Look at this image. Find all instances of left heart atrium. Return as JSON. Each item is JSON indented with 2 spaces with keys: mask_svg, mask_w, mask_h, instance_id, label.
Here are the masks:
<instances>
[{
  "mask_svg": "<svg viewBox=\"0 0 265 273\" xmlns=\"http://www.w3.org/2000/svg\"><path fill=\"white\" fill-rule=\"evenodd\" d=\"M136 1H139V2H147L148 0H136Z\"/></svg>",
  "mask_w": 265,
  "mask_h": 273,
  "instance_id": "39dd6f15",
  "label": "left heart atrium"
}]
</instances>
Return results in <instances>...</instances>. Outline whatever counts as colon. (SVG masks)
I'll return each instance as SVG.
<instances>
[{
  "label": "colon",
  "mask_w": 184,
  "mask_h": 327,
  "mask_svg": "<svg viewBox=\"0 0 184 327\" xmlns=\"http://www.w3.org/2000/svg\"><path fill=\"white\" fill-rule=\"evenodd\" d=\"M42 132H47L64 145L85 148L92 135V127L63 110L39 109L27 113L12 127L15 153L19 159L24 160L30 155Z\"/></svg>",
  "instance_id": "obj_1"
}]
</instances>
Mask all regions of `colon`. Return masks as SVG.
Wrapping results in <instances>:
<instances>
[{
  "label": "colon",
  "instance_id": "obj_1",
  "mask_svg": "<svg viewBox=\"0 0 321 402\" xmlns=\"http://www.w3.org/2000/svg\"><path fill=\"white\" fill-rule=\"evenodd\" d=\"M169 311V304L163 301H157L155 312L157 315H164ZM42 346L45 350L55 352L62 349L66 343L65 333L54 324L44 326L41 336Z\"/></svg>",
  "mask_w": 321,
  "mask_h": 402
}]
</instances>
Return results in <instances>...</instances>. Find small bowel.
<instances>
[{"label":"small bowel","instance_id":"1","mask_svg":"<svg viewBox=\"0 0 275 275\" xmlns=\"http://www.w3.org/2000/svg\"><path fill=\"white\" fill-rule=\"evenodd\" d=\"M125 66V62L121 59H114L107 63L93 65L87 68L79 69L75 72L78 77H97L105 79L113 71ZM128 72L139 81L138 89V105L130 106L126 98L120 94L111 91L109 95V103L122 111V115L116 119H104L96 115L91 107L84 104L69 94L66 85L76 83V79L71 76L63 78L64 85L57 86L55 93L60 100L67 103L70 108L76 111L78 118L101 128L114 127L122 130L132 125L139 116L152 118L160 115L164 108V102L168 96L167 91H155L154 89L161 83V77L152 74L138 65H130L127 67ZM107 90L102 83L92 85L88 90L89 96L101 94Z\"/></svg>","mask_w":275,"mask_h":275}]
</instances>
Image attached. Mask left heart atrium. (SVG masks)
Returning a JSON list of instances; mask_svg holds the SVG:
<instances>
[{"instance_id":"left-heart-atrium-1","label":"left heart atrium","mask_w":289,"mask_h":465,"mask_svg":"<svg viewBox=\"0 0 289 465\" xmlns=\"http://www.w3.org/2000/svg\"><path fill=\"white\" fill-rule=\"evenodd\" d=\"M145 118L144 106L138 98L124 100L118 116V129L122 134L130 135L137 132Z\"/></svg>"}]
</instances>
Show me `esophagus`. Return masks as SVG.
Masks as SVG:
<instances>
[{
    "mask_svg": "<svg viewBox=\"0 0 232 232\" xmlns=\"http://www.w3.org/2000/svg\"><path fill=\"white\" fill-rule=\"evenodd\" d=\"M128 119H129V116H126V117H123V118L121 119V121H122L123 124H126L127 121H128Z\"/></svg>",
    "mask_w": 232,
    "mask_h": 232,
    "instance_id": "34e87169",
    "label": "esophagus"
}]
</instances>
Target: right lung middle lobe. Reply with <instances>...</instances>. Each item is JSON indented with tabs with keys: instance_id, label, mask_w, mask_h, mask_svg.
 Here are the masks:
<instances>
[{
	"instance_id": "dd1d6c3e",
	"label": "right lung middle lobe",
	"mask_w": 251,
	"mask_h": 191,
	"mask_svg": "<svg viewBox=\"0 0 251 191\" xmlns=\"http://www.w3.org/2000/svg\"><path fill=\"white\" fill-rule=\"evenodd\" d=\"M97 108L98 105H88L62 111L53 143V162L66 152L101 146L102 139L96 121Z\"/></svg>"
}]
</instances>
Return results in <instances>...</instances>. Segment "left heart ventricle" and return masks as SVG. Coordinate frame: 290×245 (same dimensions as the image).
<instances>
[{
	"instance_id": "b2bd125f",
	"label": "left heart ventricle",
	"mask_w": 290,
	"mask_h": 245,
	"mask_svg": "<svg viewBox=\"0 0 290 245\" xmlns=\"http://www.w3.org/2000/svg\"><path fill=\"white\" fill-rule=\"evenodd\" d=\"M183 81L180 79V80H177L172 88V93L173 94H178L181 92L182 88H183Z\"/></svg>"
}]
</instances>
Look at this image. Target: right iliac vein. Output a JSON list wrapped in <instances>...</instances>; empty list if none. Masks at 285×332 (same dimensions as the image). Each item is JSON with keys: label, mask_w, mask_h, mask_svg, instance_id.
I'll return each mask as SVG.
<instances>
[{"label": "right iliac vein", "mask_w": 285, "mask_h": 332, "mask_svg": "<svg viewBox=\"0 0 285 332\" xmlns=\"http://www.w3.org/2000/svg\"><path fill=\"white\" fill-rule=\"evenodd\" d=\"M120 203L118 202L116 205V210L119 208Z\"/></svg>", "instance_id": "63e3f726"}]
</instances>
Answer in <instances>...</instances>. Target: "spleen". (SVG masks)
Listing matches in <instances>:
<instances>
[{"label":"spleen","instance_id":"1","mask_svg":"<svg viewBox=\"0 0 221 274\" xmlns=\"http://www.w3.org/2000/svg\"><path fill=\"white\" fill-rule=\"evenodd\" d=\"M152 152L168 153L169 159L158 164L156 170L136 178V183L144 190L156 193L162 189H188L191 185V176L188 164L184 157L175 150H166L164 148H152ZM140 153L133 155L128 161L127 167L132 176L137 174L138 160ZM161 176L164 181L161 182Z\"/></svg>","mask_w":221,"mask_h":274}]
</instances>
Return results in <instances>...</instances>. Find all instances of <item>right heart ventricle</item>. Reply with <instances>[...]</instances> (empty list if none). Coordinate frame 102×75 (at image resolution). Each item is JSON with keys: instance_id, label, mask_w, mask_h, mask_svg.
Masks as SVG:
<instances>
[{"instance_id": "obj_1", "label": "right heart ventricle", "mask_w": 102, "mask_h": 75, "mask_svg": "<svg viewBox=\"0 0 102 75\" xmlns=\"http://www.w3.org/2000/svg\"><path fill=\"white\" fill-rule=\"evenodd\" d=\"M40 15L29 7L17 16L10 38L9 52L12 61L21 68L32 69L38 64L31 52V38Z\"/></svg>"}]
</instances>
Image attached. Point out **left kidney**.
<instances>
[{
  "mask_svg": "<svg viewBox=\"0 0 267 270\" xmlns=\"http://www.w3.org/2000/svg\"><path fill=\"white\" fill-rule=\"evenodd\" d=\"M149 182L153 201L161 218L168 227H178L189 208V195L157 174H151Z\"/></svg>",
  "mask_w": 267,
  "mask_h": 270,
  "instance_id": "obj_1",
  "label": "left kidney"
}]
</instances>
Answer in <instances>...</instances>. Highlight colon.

Required task.
Duplicate the records verbatim, starting at the line containing "Return results in <instances>...</instances>. Find all" and ending at the last line of the records, both included.

Solution for this problem.
Return results in <instances>...</instances>. Find all instances of <item>right heart ventricle</item>. Reply with <instances>[...]</instances> (empty list if none). Coordinate frame 102×75 (at image resolution). Each item is JSON with keys: instance_id, label, mask_w, mask_h, mask_svg.
Masks as SVG:
<instances>
[{"instance_id": "obj_1", "label": "right heart ventricle", "mask_w": 102, "mask_h": 75, "mask_svg": "<svg viewBox=\"0 0 102 75\" xmlns=\"http://www.w3.org/2000/svg\"><path fill=\"white\" fill-rule=\"evenodd\" d=\"M40 15L29 7L17 16L10 38L9 52L12 61L21 68L32 69L38 64L31 52V38Z\"/></svg>"}]
</instances>
Image attached. Point out **left kidney**.
<instances>
[{
  "mask_svg": "<svg viewBox=\"0 0 267 270\" xmlns=\"http://www.w3.org/2000/svg\"><path fill=\"white\" fill-rule=\"evenodd\" d=\"M149 182L153 201L161 218L168 227H178L189 208V195L157 174H151Z\"/></svg>",
  "mask_w": 267,
  "mask_h": 270,
  "instance_id": "obj_1",
  "label": "left kidney"
}]
</instances>
Answer in <instances>...</instances>. Highlight colon.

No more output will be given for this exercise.